Historikerin und Memorial-Mitbegründerin Scherbakowa kennt sich aus mit autoritären Systemen. Kremlchef Putin regiere nach dem Mafia-Prinzip, sagt sie. Alles hänge an ihm. "Das kann dazu führen, dass, wenn irgendetwas mit dieser Person geschieht, alles anfängt zu zerfallen."
Nach Einschätzung der russischen Bürgerrechtlerin Irina Scherbakowa ist Russland unter Kremlchef Wladimir Putin weniger stabil als die frühere Sowjetunion. Das sowjetische System sei am Ende morsch und unglaubwürdig gewesen, doch es habe klare Regeln für die Staatsführung, die Kommunistische Partei und die Verwaltung gegeben, sagte die Mitbegründerin der Menschenrechtsorganisation Memorial in Berlin. "Das hat Putin alles nicht."
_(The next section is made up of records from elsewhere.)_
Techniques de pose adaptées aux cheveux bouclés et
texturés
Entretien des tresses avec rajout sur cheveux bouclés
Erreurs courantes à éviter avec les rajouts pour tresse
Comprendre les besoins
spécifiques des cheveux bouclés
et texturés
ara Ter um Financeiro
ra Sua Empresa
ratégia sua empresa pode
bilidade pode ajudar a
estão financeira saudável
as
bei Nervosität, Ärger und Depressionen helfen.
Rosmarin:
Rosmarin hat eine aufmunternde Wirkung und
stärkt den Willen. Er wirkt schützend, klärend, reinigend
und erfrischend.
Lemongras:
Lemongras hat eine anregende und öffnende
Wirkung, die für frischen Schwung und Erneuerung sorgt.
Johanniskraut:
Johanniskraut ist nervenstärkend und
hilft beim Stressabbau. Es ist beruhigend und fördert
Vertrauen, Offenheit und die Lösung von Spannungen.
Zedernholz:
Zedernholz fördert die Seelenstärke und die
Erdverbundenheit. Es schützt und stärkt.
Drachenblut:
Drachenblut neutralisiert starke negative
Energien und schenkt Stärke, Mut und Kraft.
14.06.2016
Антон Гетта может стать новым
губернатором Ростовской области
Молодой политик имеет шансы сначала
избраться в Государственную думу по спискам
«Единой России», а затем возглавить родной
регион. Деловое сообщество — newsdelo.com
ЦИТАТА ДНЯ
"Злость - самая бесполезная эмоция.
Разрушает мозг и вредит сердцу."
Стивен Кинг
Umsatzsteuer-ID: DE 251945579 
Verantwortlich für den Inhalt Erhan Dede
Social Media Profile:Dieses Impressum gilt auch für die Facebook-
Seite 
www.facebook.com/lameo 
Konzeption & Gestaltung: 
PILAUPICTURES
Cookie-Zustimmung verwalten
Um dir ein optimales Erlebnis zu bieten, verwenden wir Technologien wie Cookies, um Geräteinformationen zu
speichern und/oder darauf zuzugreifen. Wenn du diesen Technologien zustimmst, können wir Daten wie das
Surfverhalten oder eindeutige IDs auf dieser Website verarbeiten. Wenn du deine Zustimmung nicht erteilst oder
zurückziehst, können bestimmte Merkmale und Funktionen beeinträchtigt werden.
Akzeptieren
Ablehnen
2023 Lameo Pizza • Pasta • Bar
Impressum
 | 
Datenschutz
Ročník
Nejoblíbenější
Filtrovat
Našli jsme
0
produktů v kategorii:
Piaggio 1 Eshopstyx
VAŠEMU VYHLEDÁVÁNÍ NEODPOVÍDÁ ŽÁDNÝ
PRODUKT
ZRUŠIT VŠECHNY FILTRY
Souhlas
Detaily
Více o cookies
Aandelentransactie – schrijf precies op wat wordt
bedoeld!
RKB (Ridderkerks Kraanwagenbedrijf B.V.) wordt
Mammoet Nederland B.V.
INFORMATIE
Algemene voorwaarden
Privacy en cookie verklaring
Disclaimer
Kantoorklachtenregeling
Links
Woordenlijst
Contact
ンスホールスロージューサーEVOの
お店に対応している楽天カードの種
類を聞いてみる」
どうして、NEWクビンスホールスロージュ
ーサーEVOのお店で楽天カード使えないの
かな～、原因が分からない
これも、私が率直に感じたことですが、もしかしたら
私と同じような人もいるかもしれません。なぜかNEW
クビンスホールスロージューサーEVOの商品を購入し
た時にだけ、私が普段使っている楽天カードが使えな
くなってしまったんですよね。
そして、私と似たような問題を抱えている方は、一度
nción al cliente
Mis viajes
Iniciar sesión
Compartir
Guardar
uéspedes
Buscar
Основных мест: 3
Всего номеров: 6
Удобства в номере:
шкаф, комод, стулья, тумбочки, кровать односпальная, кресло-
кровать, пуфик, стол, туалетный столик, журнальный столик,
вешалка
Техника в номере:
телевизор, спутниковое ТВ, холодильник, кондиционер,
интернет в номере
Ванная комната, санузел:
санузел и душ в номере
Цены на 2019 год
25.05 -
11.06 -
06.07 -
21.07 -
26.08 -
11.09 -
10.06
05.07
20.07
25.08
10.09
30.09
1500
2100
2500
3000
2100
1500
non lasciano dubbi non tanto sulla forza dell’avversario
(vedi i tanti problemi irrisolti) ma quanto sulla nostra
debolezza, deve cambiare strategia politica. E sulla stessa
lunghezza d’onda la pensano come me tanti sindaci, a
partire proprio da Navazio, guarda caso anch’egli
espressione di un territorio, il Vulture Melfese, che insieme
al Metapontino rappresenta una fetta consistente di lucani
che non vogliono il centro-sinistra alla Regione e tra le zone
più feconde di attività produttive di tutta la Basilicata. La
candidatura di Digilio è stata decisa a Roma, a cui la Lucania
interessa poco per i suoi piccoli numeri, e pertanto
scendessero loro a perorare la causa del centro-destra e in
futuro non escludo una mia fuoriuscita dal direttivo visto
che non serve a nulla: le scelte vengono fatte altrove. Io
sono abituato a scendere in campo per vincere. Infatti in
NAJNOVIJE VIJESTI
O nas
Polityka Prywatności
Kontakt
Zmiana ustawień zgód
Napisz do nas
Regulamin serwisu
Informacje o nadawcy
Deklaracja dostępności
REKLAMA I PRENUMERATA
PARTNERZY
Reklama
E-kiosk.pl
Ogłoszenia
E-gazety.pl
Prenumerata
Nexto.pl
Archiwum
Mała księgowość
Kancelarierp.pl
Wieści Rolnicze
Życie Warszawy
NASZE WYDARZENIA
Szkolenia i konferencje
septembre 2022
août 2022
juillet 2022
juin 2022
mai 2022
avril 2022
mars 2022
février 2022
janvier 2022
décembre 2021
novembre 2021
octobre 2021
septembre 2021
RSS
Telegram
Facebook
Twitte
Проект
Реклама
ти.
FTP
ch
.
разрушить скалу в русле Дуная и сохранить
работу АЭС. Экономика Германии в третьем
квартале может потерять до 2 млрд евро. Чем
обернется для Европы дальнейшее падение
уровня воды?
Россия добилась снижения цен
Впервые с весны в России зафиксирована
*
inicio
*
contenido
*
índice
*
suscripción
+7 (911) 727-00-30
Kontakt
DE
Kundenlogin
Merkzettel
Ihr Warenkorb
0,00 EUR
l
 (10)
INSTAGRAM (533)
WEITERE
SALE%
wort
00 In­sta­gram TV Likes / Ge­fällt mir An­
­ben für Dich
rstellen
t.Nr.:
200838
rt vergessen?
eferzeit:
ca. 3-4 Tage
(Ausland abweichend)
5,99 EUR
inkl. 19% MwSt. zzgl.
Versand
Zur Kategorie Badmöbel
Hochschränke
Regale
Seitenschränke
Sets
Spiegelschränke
Dessen System sei autoritär und richte sich "nach dem Mafia-Prinzip, nach der persönlichen Treue", sagte die 76-jährige Scherbakowa der Deutschen Presse-Agentur. Alles hänge an Putin. "Und das kann dazu führen, dass, wenn irgendetwas mit dieser Person geschieht, alles anfängt zu zerfallen."
Sie rechne aber auch nach fast vier Jahren Angriffskrieg gegen die Ukraine nicht mit einem raschen Zusammenbruch von Putins Herrschaft. "Die Krise wird immer stärker, trotzdem hat das Land noch Kapazitäten, und die Macht hat Kapazitäten. Der Sicherheitsapparat ist sehr stark."